Personne ne peut nier le fait que dans chaque maison il y a une tache d’huile dont la surface dorée possède un éclat brillant qui part en tous sens. Une tache qui ne se fixe pas à la place des yeux rougis ou des ongles-griffes longs et limés. Une tache lisse, labile, protéiforme, malléable, fuyante. Une tache qui peut rester entre les limites restreintes de son espace sans noyer qui que ce soit. Mais en même temps la tache pourrait s’élargir, se dilater, s’ouvrir, gonflée, avalant dans ses puits sans fin des montagnes et des êtres chers. Nabil n’était pas la seule victime sacrifiée, ni Nagui, ni Rim, ni Réda Hélal, ni le Capitaine Negmeddine. Des milliers de martyrs sacrifiés … Des dizaines de milliers de vivants écrasés pour que ces tyrans dorment tranquilles sur leurs deux oreilles et qu’ils rêvent de plus de pouvoir, de despotisme et de souveraineté.

Ces diables revêtus de costumes d’humains eurent recours à toutes sortes de techniques sophistiquées pour torturer Nagui dans le camp d’internement.

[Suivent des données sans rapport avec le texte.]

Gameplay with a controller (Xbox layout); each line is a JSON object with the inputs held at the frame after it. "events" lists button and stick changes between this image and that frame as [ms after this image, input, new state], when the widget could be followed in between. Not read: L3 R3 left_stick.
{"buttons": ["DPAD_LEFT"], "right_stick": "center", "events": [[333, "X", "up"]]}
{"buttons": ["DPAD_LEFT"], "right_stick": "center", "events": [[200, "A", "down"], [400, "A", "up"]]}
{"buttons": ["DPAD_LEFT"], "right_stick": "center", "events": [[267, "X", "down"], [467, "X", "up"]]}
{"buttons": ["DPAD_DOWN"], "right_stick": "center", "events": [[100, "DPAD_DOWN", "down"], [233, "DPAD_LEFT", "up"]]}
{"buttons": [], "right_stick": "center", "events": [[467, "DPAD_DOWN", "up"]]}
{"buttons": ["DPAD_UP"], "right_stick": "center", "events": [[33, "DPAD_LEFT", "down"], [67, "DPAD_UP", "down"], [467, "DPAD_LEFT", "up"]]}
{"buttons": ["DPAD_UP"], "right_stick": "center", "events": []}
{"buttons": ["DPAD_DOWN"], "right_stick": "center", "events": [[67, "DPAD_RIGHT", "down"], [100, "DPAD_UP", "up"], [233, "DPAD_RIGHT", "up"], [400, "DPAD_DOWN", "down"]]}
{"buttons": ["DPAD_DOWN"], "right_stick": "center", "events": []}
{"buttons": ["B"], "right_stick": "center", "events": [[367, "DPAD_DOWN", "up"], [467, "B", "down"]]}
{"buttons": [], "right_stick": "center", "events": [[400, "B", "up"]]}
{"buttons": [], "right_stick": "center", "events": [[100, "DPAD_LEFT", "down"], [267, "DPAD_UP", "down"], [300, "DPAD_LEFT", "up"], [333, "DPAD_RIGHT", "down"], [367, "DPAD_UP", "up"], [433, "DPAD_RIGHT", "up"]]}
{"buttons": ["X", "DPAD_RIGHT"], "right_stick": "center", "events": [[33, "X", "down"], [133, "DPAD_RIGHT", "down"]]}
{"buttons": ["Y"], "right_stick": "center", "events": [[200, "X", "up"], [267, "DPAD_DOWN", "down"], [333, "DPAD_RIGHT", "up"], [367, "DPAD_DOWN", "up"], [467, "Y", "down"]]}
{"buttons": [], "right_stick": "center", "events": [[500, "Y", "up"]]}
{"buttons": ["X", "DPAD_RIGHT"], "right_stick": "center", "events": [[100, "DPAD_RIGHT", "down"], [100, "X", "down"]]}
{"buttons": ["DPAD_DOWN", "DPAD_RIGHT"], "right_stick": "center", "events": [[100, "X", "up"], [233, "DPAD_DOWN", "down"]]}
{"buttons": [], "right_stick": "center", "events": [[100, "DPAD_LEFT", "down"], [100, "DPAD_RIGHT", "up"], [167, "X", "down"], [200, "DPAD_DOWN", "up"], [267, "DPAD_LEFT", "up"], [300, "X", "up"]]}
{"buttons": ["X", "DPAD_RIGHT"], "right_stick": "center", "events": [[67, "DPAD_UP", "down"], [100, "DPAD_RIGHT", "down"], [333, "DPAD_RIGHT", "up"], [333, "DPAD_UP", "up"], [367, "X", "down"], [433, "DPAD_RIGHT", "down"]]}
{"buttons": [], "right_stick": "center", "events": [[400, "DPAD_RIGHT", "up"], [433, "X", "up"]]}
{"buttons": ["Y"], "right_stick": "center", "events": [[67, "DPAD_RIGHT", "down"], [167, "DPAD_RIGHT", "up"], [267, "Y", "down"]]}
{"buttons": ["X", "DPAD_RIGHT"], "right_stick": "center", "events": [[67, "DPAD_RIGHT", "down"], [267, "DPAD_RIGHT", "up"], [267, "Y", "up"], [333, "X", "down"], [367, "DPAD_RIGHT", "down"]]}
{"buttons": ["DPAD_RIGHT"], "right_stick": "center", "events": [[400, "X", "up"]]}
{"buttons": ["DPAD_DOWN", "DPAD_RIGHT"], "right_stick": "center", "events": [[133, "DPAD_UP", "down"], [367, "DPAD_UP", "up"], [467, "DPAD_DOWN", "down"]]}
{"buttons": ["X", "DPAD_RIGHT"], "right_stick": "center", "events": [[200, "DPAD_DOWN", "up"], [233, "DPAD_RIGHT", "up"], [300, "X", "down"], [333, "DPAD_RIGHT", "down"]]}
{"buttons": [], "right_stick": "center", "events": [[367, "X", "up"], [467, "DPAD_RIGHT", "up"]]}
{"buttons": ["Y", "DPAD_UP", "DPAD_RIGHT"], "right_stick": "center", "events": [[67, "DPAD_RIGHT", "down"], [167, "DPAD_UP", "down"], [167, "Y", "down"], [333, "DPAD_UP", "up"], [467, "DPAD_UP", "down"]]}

Ils l’ont déplacé d’une prison à l’autre. On compte bien sûr la terrible prison du Scorpion. Les monstres voulaient brouiller les pistes et effacer les traces pour que sa famille ne puisse jamais le retrouver. La famille devint une serpillière pour essuyer la poussière des corridors infinis. La sueur du coeur d’une famille ne pouvait plus être utile à quelque chose, à part hydrater l’air de toutes sortes de moyens de transport. La famille de Nagui a parcouru ce labyrinthe, cherchant de fond en comble sans baisser les bras le morceau disparu de leur coeur. La lumière des yeux des parents s’unit aux appels de l’âme et aux pudiques larmes versées pendant les prières, invoquant Dieu. Afin que Sa clémence et Sa miséricorde viennent au secours des aimés pour adoucir un sort atroce .

Fouad Qandil

Né en 1944, il étudie la philosophie et la psychologie à l’Université du Caire. Essayiste dans nombre de journaux, il occupe le poste de rédacteur en chef des Voix littéraires, collection dépendant de l’Organisme général du livre. En 1978, il commence à publier ses écrits dans la presse, avec notamment Les Hommes et la mer, qui paraît sous forme d’épisodes. D’autres romans dépeignant la vie rurale et mêlant le réel et le fantaisiste sont publiés, comme Chafiqa wa sirrouha al-batie (le secret extraordinaire de Chafiqa, 1986). Il écrit également de nombreux recueils de nouvelles, dont Oqdet al-nissaa (le complexe des femmes, 1978), Kalam al-leil (les paroles de la nuit, 1979), Assal al-chams (le miel du soleil, 1990). Son dernier roman qui tourne autour de la révolution du 25 janvier et ses issues s’intitule Dawlet Al-Aqrab (l’Etat du Scorpion), du nom de la prison d’Al-Aqrab où le héros Nagui était détenu en raison de ses engagements politiques. Le roman est sorti aux éditions Al-Dar al-arabiya lel ketab en 2013. Il est lauréat du prix Naguib Mahfouz pour le roman, décerné par le Conseil suprême de la culture en 2004, et a reçu le prix de l’Estime de l’Etat dans le domaine des lettres en 2010.